BEGIN Records for this exercise

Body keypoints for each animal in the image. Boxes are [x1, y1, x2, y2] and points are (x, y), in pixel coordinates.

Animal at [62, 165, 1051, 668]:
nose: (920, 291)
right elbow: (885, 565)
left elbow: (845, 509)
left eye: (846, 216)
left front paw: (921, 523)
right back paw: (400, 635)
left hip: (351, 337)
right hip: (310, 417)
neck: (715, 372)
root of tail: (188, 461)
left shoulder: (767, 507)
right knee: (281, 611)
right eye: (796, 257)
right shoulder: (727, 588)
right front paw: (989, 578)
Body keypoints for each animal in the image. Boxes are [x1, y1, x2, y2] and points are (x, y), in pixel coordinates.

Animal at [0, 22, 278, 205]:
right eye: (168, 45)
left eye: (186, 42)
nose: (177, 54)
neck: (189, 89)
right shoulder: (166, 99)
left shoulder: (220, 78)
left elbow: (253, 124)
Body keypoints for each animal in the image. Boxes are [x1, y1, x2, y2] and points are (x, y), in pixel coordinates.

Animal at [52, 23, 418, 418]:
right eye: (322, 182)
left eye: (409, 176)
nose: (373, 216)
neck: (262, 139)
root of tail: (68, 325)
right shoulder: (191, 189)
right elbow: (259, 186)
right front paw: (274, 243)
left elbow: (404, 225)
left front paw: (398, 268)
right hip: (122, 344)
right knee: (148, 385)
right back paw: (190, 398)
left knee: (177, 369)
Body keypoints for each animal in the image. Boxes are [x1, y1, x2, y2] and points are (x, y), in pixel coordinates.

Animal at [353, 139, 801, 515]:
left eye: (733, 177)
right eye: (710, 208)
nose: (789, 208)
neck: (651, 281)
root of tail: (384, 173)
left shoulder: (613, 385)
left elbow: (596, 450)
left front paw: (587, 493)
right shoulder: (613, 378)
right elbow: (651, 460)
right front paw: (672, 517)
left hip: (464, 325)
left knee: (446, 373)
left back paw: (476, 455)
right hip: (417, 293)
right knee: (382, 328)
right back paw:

END Records for this exercise

Task statement. Would you please repeat exactly the lines above, starting at the line with "right elbow: (885, 565)" and stopping at the line with "right hip: (417, 293)", both included?

Written solution.
right elbow: (885, 565)
left elbow: (845, 509)
left eye: (846, 216)
left front paw: (921, 523)
right back paw: (400, 635)
left hip: (351, 337)
right hip: (310, 417)
neck: (715, 372)
root of tail: (188, 461)
left shoulder: (767, 507)
right knee: (281, 611)
right eye: (796, 257)
right shoulder: (727, 588)
right front paw: (989, 578)
Body keypoints for each animal in the image. Boxes are [x1, y1, x2, y2] and points are (x, y), in pixel coordinates.

Animal at [0, 22, 278, 205]:
right eye: (168, 45)
left eye: (186, 42)
nose: (177, 54)
neck: (189, 89)
right shoulder: (166, 99)
left shoulder: (220, 78)
left elbow: (253, 124)
Body keypoints for each animal in the image. Boxes are [x1, y1, x2, y2] and points are (x, y), in pixel coordinates.

Animal at [52, 23, 418, 418]:
right eye: (322, 182)
left eye: (409, 176)
nose: (373, 216)
neck: (262, 139)
root of tail: (68, 325)
right shoulder: (191, 189)
right elbow: (259, 186)
right front paw: (274, 243)
left elbow: (404, 225)
left front paw: (398, 268)
right hip: (122, 344)
right knee: (148, 385)
right back paw: (190, 398)
left knee: (177, 369)
Body keypoints for each animal in the image. Boxes are [x1, y1, x2, y2] and points are (x, y), in pixel coordinates.

Animal at [353, 139, 801, 515]:
left eye: (733, 177)
right eye: (710, 208)
nose: (789, 208)
neck: (651, 281)
root of tail: (384, 173)
left shoulder: (613, 385)
left elbow: (596, 450)
left front paw: (587, 493)
right shoulder: (613, 378)
right elbow: (651, 460)
right front paw: (672, 517)
left hip: (464, 325)
left knee: (446, 373)
left back paw: (476, 455)
right hip: (417, 293)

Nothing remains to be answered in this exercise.